(Given text)

American scientist and businessman

Daniel J. Terra (June 8, 1911 - June 28, 1996) was a scientist, businessman, and art collector. A first-generation Italian-American, Terra earned a chemical engineering degree from Pennsylvania State University in 1931, and founded Lawter Chemicals in Chicago in 1940. The success of his global enterprise enabled him to pursue his cultural interests, assembling an art collection and participating in several Chicago arts institutions.

==Early life==
Terra, the grandson of lithographers who immigrated from Italy, was raised in Pennsylvania. He worked as an apprentice in his family's shop while studying chemistry. Through his undergraduate thesis research, he discovered a new ink vehicle, which allowed printing presses to run faster than ever before, leading to the creation of Life magazine, the first news-picture publication. In 1940, Terra borrowed funds from a friend, John Lawson and founded a printing-chemical firm, Lawter Chemicals, one of the world largest producers of printing inks and chemicals.

His interest in art and collecting began in 1937 when he married Adeline Evans Richards, a painter and a student of art history.

Terra was finance chairman of Ronald Reagan's 1980 presidential campaign and was rewarded by being named the United States' first and only Ambassador at Large for Cultural Affairs, serving in that post from July 1981 to January 1989.

He founded the Terra Foundation for American Art in 1978 and the Terra Museum of American Art in 1980. After his death the museum became the object of a court case when his widow attempted to have the museum moved from Chicago, Illinois, to Washington, D.C. The museum subsequently closed to be merged with the Art Institute of Chicago. After the Terra Museum closed it became the Terra Foundation for American Art in 2004.

==Honors and awards==
- 1972 Winthrop-Sears Medal from the Chemists' Club of New York for entrepreneurial achievement in the chemical industry.

(End Given text)
(Extracted material)

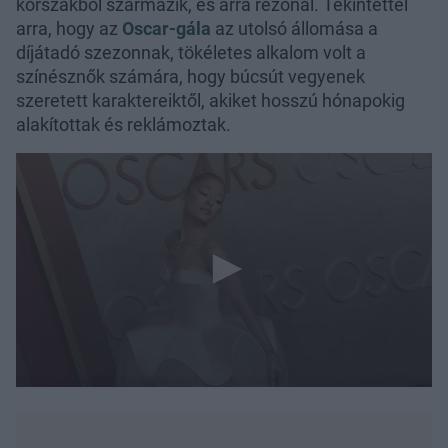
korszakból származik, és arra rezonál. Tekintettel
arra, hogy az
Oscar-gála
az utolsó állomása a
díjátadó szezonnak, tökéletes alkalom volt a
színésznők számára, hogy búcsút vegyenek
szeretett karaktereiktől, akiket hosszú hónapokig
alakítottak és reklámoztak.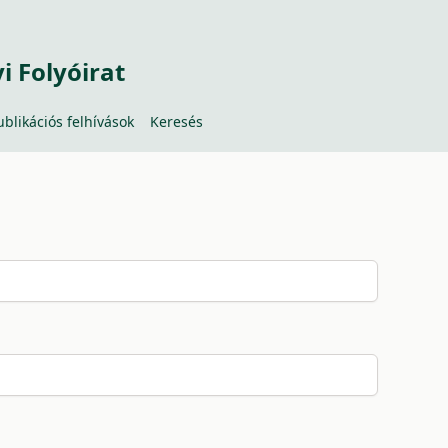
 Folyóirat
ublikációs felhívások
Keresés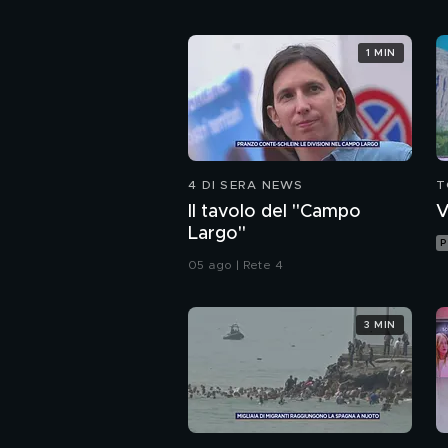
1 MIN
4 DI SERA NEWS
T
Il tavolo del "Campo
V
Largo"
P
05 ago | Rete 4
3 MIN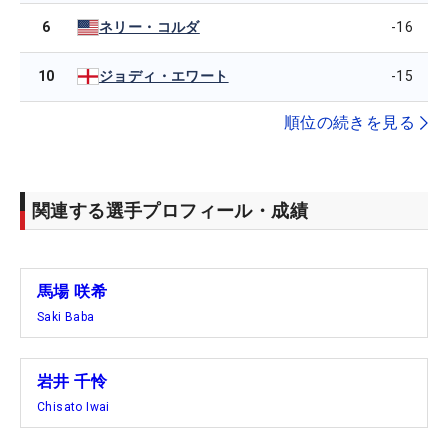
6
-16
ネリー・コルダ
10
-15
ジョディ・エワート
順位の続きを見る
関連する選手プロフィール・成績
馬場 咲希
Saki Baba
岩井 千怜
Chisato Iwai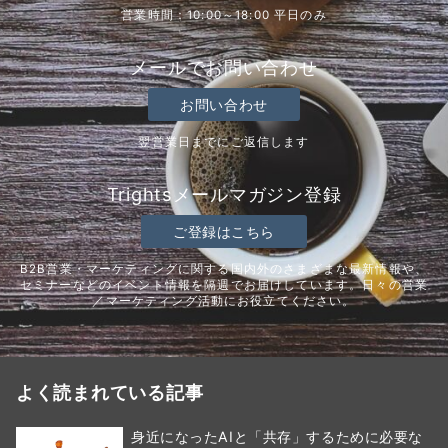
営業時間：10:00～18:00 平日のみ
メールでお問い合わせ
お問い合わせ
翌営業日までにご返信します
Trightsメールマガジン登録
ご登録はこちら
B2B営業・マーケティングに関する国内外のさまざまな最新情報や、
セミナーなどのイベント情報を隔週でお届けしています。日々の営業
／マーケティング活動にお役立てください。
よく読まれている記事
身近になったAIと「共存」するために必要な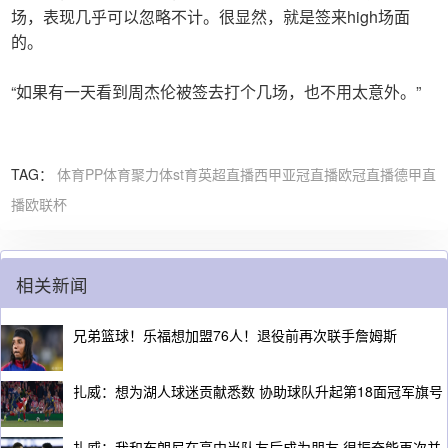
场，表现几乎可以忽略不计。很显然，就是签来high场面
的。
“如果有一天看到周杰伦被签去打个几场，也不用太意外。”
TAG：
体育
PP体育
聚力体st育
英超直播
西甲
亚冠直播
欧冠直播
德甲直
播
欧联杯
相关新闻
兄弟篮球！乐福想加盟76人！退役前再次联手詹姆斯
扎威：想为湖人球迷贡献悉数 协助球队升起第18面冠军旗号
扎威：我和布朗尼在高中当队友后成为朋友 很振奋能再次并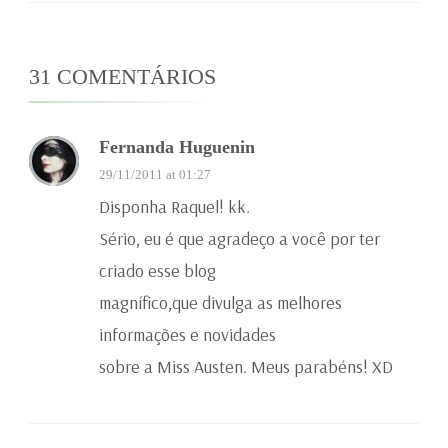
31 COMENTÁRIOS
Fernanda Huguenin
29/11/2011 at 01:27
Disponha Raquel! kk.
Sério, eu é que agradeço a você por ter
criado esse blog
magnífico,que divulga as melhores
informações e novidades
sobre a Miss Austen. Meus parabéns! XD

(End Extracted material)

### Brief 1
According to the Daniel J. Terra biography, what post did Terra hold from July 1981 to January 1989?
### Brief 2
Reproduce the Daniel J. Terra biography verbatim from "Terra was finance" to "Art in 2004.".

### Answer space 1
He served as the United States' first and only Ambassador at Large for Cultural Affairs.

### Answer space 2
Terra was finance chairman of Ronald Reagan's 1980 presidential campaign and was rewarded by being named the United States' first and only Ambassador at Large for Cultural Affairs, serving in that post from July 1981 to January 1989.

He founded the Terra Foundation for American Art in 1978 and the Terra Museum of American Art in 1980. After his death the museum became the object of a court case when his widow attempted to have the museum moved from Chicago, Illinois, to Washington, D.C. The museum subsequently closed to be merged with the Art Institute of Chicago. After the Terra Museum closed it became the Terra Foundation for American Art in 2004.